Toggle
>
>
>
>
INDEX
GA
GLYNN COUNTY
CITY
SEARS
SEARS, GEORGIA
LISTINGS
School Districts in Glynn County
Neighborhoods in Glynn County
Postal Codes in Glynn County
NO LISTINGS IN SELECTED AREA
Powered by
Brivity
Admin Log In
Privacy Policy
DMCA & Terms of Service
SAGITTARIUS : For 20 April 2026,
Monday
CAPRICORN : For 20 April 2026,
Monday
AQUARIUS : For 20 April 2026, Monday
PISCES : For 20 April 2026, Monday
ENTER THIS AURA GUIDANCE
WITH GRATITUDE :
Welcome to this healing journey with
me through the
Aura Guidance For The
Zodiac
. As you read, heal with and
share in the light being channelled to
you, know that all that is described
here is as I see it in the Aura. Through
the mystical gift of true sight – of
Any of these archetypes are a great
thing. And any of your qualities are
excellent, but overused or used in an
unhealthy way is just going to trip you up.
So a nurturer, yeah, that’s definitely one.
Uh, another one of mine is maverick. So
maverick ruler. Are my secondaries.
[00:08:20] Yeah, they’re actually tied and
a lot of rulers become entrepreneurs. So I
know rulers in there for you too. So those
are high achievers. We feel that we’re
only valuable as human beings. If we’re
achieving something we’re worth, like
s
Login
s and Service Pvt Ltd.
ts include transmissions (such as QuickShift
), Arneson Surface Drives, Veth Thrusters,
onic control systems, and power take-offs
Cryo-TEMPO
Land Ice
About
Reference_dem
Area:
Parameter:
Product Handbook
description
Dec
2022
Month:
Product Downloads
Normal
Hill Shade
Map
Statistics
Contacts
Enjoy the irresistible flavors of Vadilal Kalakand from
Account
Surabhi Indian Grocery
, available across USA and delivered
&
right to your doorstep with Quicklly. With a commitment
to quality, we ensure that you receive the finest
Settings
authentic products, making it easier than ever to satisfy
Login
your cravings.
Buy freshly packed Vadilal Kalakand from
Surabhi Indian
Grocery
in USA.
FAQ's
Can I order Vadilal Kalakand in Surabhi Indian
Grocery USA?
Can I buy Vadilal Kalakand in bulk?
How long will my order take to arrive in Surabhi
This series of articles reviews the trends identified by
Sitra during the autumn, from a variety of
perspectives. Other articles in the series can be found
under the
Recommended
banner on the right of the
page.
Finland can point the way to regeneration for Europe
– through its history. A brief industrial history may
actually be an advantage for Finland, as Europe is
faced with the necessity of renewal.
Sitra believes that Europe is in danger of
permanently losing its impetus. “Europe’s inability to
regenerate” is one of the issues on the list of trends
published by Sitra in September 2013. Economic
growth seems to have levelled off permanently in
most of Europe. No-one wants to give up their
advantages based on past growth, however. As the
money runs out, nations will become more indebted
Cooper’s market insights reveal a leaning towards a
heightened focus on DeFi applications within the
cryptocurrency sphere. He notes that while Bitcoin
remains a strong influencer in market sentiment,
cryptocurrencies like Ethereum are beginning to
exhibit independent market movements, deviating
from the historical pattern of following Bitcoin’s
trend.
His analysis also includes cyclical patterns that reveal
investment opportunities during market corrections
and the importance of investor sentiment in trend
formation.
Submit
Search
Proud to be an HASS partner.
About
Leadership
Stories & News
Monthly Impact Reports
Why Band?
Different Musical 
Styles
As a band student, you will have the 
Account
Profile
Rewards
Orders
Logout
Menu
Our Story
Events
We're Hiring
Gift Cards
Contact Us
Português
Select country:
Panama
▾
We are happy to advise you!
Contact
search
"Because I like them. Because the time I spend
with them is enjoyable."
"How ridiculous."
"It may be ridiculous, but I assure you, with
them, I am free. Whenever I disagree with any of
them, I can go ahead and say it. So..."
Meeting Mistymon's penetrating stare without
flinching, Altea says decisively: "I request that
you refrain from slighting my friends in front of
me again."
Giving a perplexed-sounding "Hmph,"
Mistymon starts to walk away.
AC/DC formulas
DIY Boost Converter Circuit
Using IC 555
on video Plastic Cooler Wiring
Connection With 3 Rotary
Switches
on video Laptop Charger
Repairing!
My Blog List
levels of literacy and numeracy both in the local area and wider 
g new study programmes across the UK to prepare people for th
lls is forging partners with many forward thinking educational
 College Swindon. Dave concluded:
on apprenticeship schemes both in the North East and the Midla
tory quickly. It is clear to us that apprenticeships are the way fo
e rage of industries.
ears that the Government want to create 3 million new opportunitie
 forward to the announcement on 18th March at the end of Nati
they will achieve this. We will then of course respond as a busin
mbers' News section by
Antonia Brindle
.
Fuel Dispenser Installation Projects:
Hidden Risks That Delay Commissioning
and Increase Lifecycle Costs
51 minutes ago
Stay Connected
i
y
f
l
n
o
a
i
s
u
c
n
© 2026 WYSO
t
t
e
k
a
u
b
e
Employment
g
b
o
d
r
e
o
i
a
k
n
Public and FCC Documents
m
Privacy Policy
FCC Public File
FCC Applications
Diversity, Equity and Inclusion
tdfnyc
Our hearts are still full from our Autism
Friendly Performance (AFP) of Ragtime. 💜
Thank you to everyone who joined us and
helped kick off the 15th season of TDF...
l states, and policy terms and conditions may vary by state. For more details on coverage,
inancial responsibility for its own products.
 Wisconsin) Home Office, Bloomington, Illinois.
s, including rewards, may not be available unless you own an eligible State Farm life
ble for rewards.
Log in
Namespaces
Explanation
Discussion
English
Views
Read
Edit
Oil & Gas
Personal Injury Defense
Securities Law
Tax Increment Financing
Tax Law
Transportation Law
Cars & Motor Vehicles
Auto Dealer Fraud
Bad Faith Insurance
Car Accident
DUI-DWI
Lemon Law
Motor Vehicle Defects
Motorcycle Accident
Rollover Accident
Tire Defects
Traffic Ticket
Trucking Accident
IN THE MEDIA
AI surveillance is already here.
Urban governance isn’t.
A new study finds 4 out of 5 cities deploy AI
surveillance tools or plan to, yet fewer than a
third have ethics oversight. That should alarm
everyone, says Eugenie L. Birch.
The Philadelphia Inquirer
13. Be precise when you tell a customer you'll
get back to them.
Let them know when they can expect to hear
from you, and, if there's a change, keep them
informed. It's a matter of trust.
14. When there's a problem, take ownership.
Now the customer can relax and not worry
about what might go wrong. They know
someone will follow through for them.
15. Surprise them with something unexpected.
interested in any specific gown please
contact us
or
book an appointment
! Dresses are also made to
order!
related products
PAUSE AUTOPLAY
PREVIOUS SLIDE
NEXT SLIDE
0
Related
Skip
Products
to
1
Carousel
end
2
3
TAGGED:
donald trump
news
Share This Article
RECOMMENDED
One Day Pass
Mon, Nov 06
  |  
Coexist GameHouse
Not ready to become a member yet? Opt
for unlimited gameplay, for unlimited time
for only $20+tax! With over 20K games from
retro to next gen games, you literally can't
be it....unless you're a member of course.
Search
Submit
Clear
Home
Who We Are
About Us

= = = = = = =

Required action:
Reproduce every line of text in the records above, keeping each character and line break the same.

Exercise output:
Toggle
>
>
>
>
INDEX
GA
GLYNN COUNTY
CITY
SEARS
SEARS, GEORGIA
LISTINGS
School Districts in Glynn County
Neighborhoods in Glynn County
Postal Codes in Glynn County
NO LISTINGS IN SELECTED AREA
Powered by
Brivity
Admin Log In
Privacy Policy
DMCA & Terms of Service
SAGITTARIUS : For 20 April 2026,
Monday
CAPRICORN : For 20 April 2026,
Monday
AQUARIUS : For 20 April 2026, Monday
PISCES : For 20 April 2026, Monday
ENTER THIS AURA GUIDANCE
WITH GRATITUDE :
Welcome to this healing journey with
me through the
Aura Guidance For The
Zodiac
. As you read, heal with and
share in the light being channelled to
you, know that all that is described
here is as I see it in the Aura. Through
the mystical gift of true sight – of
Any of these archetypes are a great
thing. And any of your qualities are
excellent, but overused or used in an
unhealthy way is just going to trip you up.
So a nurturer, yeah, that’s definitely one.
Uh, another one of mine is maverick. So
maverick ruler. Are my secondaries.
[00:08:20] Yeah, they’re actually tied and
a lot of rulers become entrepreneurs. So I
know rulers in there for you too. So those
are high achievers. We feel that we’re
only valuable as human beings. If we’re
achieving something we’re worth, like
s
Login
s and Service Pvt Ltd.
ts include transmissions (such as QuickShift
), Arneson Surface Drives, Veth Thrusters,
onic control systems, and power take-offs
Cryo-TEMPO
Land Ice
About
Reference_dem
Area:
Parameter:
Product Handbook
description
Dec
2022
Month:
Product Downloads
Normal
Hill Shade
Map
Statistics
Contacts
Enjoy the irresistible flavors of Vadilal Kalakand from
Account
Surabhi Indian Grocery
, available across USA and delivered
&
right to your doorstep with Quicklly. With a commitment
to quality, we ensure that you receive the finest
Settings
authentic products, making it easier than ever to satisfy
Login
your cravings.
Buy freshly packed Vadilal Kalakand from
Surabhi Indian
Grocery
in USA.
FAQ's
Can I order Vadilal Kalakand in Surabhi Indian
Grocery USA?
Can I buy Vadilal Kalakand in bulk?
How long will my order take to arrive in Surabhi
This series of articles reviews the trends identified by
Sitra during the autumn, from a variety of
perspectives. Other articles in the series can be found
under the
Recommended
banner on the right of the
page.
Finland can point the way to regeneration for Europe
– through its history. A brief industrial history may
actually be an advantage for Finland, as Europe is
faced with the necessity of renewal.
Sitra believes that Europe is in danger of
permanently losing its impetus. “Europe’s inability to
regenerate” is one of the issues on the list of trends
published by Sitra in September 2013. Economic
growth seems to have levelled off permanently in
most of Europe. No-one wants to give up their
advantages based on past growth, however. As the
money runs out, nations will become more indebted
Cooper’s market insights reveal a leaning towards a
heightened focus on DeFi applications within the
cryptocurrency sphere. He notes that while Bitcoin
remains a strong influencer in market sentiment,
cryptocurrencies like Ethereum are beginning to
exhibit independent market movements, deviating
from the historical pattern of following Bitcoin’s
trend.
His analysis also includes cyclical patterns that reveal
investment opportunities during market corrections
and the importance of investor sentiment in trend
formation.
Submit
Search
Proud to be an HASS partner.
About
Leadership
Stories & News
Monthly Impact Reports
Why Band?
Different Musical 
Styles
As a band student, you will have the 
Account
Profile
Rewards
Orders
Logout
Menu
Our Story
Events
We're Hiring
Gift Cards
Contact Us
Português
Select country:
Panama
▾
We are happy to advise you!
Contact
search
"Because I like them. Because the time I spend
with them is enjoyable."
"How ridiculous."
"It may be ridiculous, but I assure you, with
them, I am free. Whenever I disagree with any of
them, I can go ahead and say it. So..."
Meeting Mistymon's penetrating stare without
flinching, Altea says decisively: "I request that
you refrain from slighting my friends in front of
me again."
Giving a perplexed-sounding "Hmph,"
Mistymon starts to walk away.
AC/DC formulas
DIY Boost Converter Circuit
Using IC 555
on video Plastic Cooler Wiring
Connection With 3 Rotary
Switches
on video Laptop Charger
Repairing!
My Blog List
levels of literacy and numeracy both in the local area and wider 
g new study programmes across the UK to prepare people for th
lls is forging partners with many forward thinking educational
 College Swindon. Dave concluded:
on apprenticeship schemes both in the North East and the Midla
tory quickly. It is clear to us that apprenticeships are the way fo
e rage of industries.
ears that the Government want to create 3 million new opportunitie
 forward to the announcement on 18th March at the end of Nati
they will achieve this. We will then of course respond as a busin
mbers' News section by
Antonia Brindle
.
Fuel Dispenser Installation Projects:
Hidden Risks That Delay Commissioning
and Increase Lifecycle Costs
51 minutes ago
Stay Connected
i
y
f
l
n
o
a
i
s
u
c
n
© 2026 WYSO
t
t
e
k
a
u
b
e
Employment
g
b
o
d
r
e
o
i
a
k
n
Public and FCC Documents
m
Privacy Policy
FCC Public File
FCC Applications
Diversity, Equity and Inclusion
tdfnyc
Our hearts are still full from our Autism
Friendly Performance (AFP) of Ragtime. 💜
Thank you to everyone who joined us and
helped kick off the 15th season of TDF...
l states, and policy terms and conditions may vary by state. For more details on coverage,
inancial responsibility for its own products.
 Wisconsin) Home Office, Bloomington, Illinois.
s, including rewards, may not be available unless you own an eligible State Farm life
ble for rewards.
Log in
Namespaces
Explanation
Discussion
English
Views
Read
Edit
Oil & Gas
Personal Injury Defense
Securities Law
Tax Increment Financing
Tax Law
Transportation Law
Cars & Motor Vehicles
Auto Dealer Fraud
Bad Faith Insurance
Car Accident
DUI-DWI
Lemon Law
Motor Vehicle Defects
Motorcycle Accident
Rollover Accident
Tire Defects
Traffic Ticket
Trucking Accident
IN THE MEDIA
AI surveillance is already here.
Urban governance isn’t.
A new study finds 4 out of 5 cities deploy AI
surveillance tools or plan to, yet fewer than a
third have ethics oversight. That should alarm
everyone, says Eugenie L. Birch.
The Philadelphia Inquirer
13. Be precise when you tell a customer you'll
get back to them.
Let them know when they can expect to hear
from you, and, if there's a change, keep them
informed. It's a matter of trust.
14. When there's a problem, take ownership.
Now the customer can relax and not worry
about what might go wrong. They know
someone will follow through for them.
15. Surprise them with something unexpected.
interested in any specific gown please
contact us
or
book an appointment
! Dresses are also made to
order!
related products
PAUSE AUTOPLAY
PREVIOUS SLIDE
NEXT SLIDE
0
Related
Skip
Products
to
1
Carousel
end
2
3
TAGGED:
donald trump
news
Share This Article
RECOMMENDED
One Day Pass
Mon, Nov 06
  |  
Coexist GameHouse
Not ready to become a member yet? Opt
for unlimited gameplay, for unlimited time
for only $20+tax! With over 20K games from
retro to next gen games, you literally can't
be it....unless you're a member of course.
Search
Submit
Clear
Home
Who We Are
About Us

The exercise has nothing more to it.